== Extracted data ==
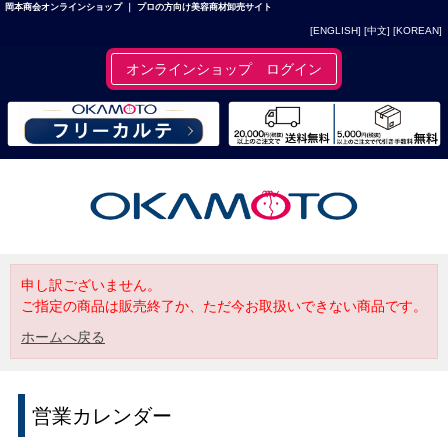
岡本商会オンラインショップ ｜ プロの方向け美容商材卸売サイト
[ENGLISH]
[中文]
[KOREAN]
オンラインショップ ログイン
申し訳ございません。
ご指定の商品は販売終了か、ただ今お取扱いできない商品です。
ホームへ戻る
営業カレンダー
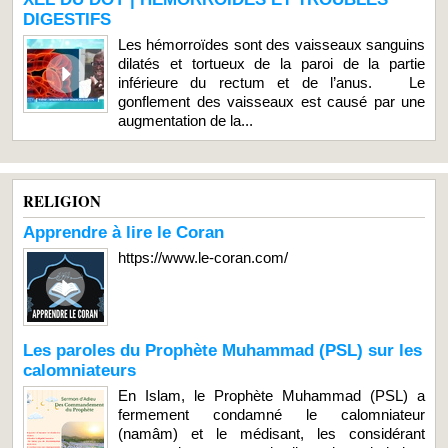
DIGESTIFS
Les hémorroïdes sont des vaisseaux sanguins
dilatés et tortueux de la paroi de la partie
inférieure du rectum et de l’anus. Le
gonflement des vaisseaux est causé par une
augmentation de la...
RELIGION
Apprendre à lire le Coran
https://www.le-coran.com/
Les paroles du Prophète Muhammad (PSL) sur les
calomniateurs
En Islam, le Prophète Muhammad (PSL) a
fermement condamné le calomniateur
(namâm) et le médisant, les considérant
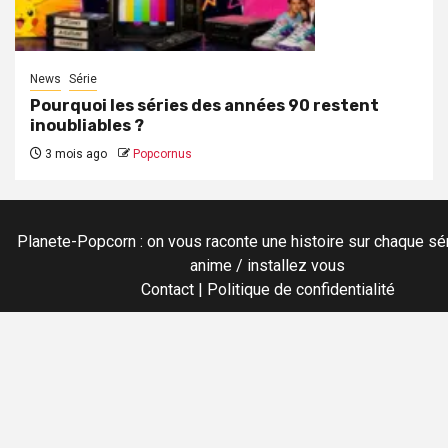
News
Série
Pourquoi les séries des années 90 restent
inoubliables ?
3 mois ago
Popcornus
Planete-Popcorn : on vous raconte une histoire sur chaque sér
anime / installez vous
Contact
|
Politique de confidentialité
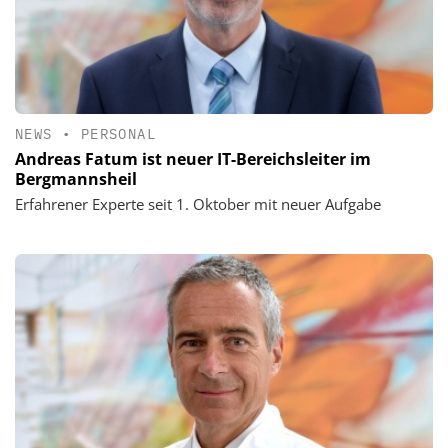
NEWS
•
PERSONAL
Andreas Fatum ist neuer IT-Bereichsleiter im
Bergmannsheil
Erfahrener Experte seit 1. Oktober mit neuer Aufgabe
===
- **What to work on**: Read the entries and show each line that mentions "vaisseaux".

- **Written answer**:
Les hémorroïdes sont des vaisseaux sanguins
gonflement des vaisseaux est causé par une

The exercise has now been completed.